102-TrigP

The Trig Point, Steventon Hill 

Not very highly ranked

According to the website Trigpointing UK, the trig point on Steventon Hill is ranked 10, 197th of all the trig points in the United Kingdom judged on the basis of location, views, accessibility and condition. This is according to the contributors to this website, 44 of whom have visited the site and scored it an average of 5.16 out of ten for its various merits. Those of us from the village who enjoy walking past it would probably rate it much higher than this, for it affords wonderful views across the Vale, on a clear day, reaching to the Cotswolds.


Who chose this spot for a trig point?

The answer to that is a Captain Ferrier and Captain Archer of The Royal Engineers, who set up their theodolite here in 1875 as part of their survey of north Berkshire. They were undertaking the ground work for the first series of Ordnance Survey maps covering all of the British Isles. The view from this point was sufficiently airy to allow accurate sightings of other prominent features in the landscape, such as the spire of St Helen’s church, Abingdon; Boars Hill and Faringdon Hill. Using trigonometry, distances could be calculated from these known points.

+++

* [Challenges]
1. In the text on the Steventon Hill trig point, how many Trigpointing UK contributors visited and scored the site, and what was their average score?
2. Rewrite the paragraph beginning "The answer to that is" from the Steventon Hill trig point text in shorter form, keeping its main facts.
3. From the Steventon Hill trig point text, extract the passage from "Who chose this" up to and including "these known points.".

+++

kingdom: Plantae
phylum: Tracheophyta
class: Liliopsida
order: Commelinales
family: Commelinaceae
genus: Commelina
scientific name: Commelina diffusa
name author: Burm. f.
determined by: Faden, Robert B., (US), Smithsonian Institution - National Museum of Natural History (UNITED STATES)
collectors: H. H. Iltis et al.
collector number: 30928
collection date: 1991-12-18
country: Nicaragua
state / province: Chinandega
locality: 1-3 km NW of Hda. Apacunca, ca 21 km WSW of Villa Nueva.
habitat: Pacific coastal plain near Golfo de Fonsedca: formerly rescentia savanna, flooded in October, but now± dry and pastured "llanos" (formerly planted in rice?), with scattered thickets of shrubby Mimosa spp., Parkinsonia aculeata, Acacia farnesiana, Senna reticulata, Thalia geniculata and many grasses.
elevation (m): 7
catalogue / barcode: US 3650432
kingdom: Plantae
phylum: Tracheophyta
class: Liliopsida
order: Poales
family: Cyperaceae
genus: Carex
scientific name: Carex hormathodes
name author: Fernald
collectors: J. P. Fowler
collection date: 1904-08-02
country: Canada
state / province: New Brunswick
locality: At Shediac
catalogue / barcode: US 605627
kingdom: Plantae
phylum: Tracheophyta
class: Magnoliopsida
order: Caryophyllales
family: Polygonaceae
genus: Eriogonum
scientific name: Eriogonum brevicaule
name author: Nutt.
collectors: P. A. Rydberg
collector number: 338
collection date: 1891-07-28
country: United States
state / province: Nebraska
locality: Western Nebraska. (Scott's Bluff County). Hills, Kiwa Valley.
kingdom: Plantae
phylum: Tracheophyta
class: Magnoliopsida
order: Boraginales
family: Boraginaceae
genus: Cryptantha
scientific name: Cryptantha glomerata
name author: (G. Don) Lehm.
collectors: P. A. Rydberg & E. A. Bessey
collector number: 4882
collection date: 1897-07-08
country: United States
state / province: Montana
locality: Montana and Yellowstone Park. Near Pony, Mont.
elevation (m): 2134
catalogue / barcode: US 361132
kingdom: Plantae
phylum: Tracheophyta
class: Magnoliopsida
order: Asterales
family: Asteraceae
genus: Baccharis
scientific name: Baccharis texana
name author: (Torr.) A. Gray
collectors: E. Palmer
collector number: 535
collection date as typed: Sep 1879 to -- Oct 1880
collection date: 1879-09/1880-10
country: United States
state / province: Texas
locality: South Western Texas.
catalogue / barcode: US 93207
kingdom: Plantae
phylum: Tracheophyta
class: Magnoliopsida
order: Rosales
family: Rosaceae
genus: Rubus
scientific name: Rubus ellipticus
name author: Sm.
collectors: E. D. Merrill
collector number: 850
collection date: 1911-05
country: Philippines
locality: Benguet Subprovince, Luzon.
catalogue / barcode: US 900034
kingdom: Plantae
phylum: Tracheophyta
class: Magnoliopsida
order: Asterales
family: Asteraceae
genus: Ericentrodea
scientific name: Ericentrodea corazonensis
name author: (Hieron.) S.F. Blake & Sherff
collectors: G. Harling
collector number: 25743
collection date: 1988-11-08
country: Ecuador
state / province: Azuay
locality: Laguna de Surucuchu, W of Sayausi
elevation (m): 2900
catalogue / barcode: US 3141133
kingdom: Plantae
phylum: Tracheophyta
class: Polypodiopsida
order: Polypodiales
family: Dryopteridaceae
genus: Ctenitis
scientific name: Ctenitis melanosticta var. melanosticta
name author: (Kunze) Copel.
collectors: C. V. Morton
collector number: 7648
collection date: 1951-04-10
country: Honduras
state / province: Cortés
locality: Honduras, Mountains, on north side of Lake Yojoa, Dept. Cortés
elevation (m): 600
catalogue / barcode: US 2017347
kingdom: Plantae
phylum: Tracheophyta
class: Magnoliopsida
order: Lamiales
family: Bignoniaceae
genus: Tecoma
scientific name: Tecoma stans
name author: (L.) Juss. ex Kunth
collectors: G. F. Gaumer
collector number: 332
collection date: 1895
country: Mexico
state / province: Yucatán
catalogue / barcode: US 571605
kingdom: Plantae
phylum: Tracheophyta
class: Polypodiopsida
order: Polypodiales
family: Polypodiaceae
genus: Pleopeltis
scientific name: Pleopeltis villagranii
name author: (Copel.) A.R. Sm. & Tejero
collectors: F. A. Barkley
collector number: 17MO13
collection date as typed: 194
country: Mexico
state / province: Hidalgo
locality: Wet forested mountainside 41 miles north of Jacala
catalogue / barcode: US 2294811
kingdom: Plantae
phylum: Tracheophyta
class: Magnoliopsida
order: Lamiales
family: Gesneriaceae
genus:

+++

* [Replies]
1. Forty-four contributors visited it, and they gave it an average score of 5.16 out of ten.

2. In 1875, Captain Ferrier and Captain Archer of the Royal Engineers set up their theodolite on this spot while surveying north Berkshire for the first series of Ordnance Survey maps of the British Isles. Its open view allowed accurate sightings of landmarks such as the spire of St Helen's church in Abingdon, Boars Hill and Faringdon Hill. From these known points, distances could be calculated using trigonometry.

3.
Who chose this spot for a trig point?

The answer to that is a Captain Ferrier and Captain Archer of The Royal Engineers, who set up their theodolite here in 1875 as part of their survey of north Berkshire. They were undertaking the ground work for the first series of Ordnance Survey maps covering all of the British Isles. The view from this point was sufficiently airy to allow accurate sightings of other prominent features in the landscape, such as the spire of St Helen’s church, Abingdon; Boars Hill and Faringdon Hill. Using trigonometry, distances could be calculated from these known points.